Task to carry out:
Would you please state how many lines in the entries contain the word "التوثيق"? Only the number should be given.

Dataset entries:
☆ ☆ ☆ ☆ ☆ ☆ ☆

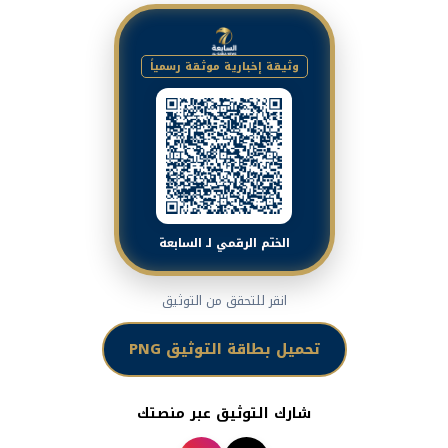
وثيقة إخبارية موثقة رسمياً
الختم الرقمي لـ السابعة
انقر للتحقق من التوثيق
تحميل بطاقة التوثيق PNG
شارك التوثيق عبر منصتك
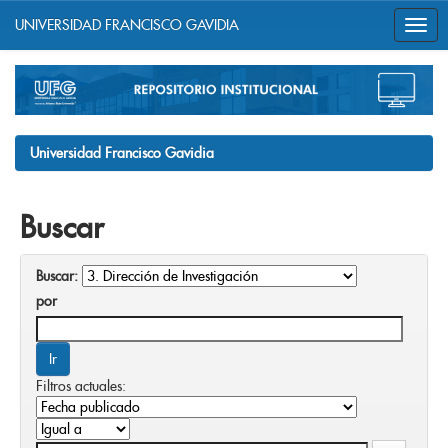
UNIVERSIDAD FRANCISCO GAVIDIA
Skip
navigation
Universidad Francisco Gavidia
Buscar
Buscar:
por
Filtros actuales:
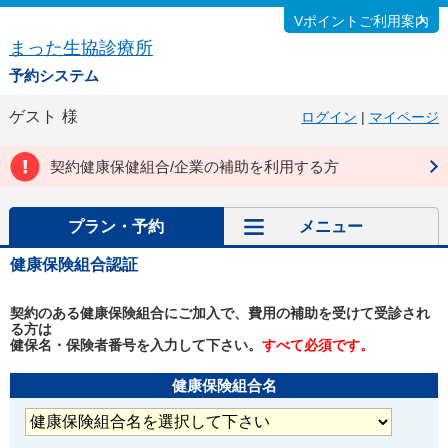
Vポイントご利用案内
まった生協診療所
予約システム
ゲスト
様
ログイン
|
マイページ
契約健康保健組合/企業の補助を利用する方
プラン・予約
メニュー
健康保険組合認証
契約のある健康保険組合にご加入で、費用の補助を受けて受診され
る方は
健保名・保険者番号を入力して下さい。
すべて必須です。
健康保険組合名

☆ ☆ ☆ ☆ ☆ ☆ ☆

Exercise result:
3